Requirement: The answer should be an exact repeat of the stretch of material below from the line containing "avrebbe fatto lei stessa (in fondo, di" through the line containing "giorno sarà lei a commentare la seduta".

Records:

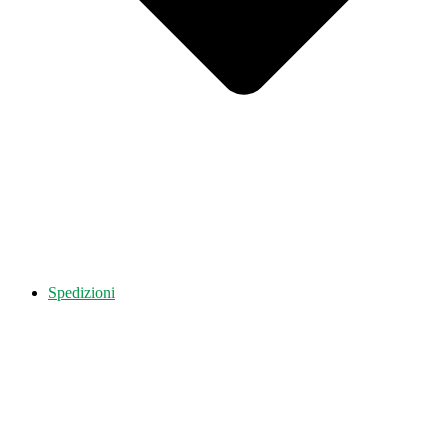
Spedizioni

...

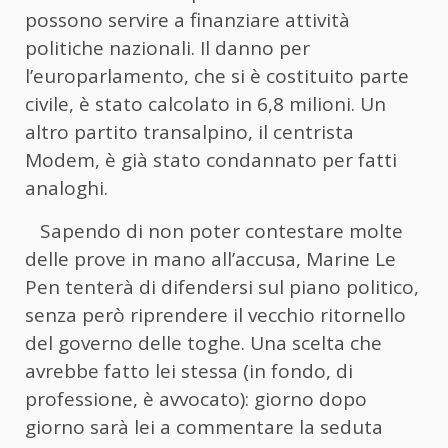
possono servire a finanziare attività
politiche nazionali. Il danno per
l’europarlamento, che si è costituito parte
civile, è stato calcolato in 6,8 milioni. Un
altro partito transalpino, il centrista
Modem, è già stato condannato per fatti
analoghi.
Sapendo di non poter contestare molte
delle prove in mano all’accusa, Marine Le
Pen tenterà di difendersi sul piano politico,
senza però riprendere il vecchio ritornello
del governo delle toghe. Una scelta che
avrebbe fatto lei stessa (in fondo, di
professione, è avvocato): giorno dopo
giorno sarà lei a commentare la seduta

Answer for the task:
avrebbe fatto lei stessa (in fondo, di
professione, è avvocato): giorno dopo
giorno sarà lei a commentare la seduta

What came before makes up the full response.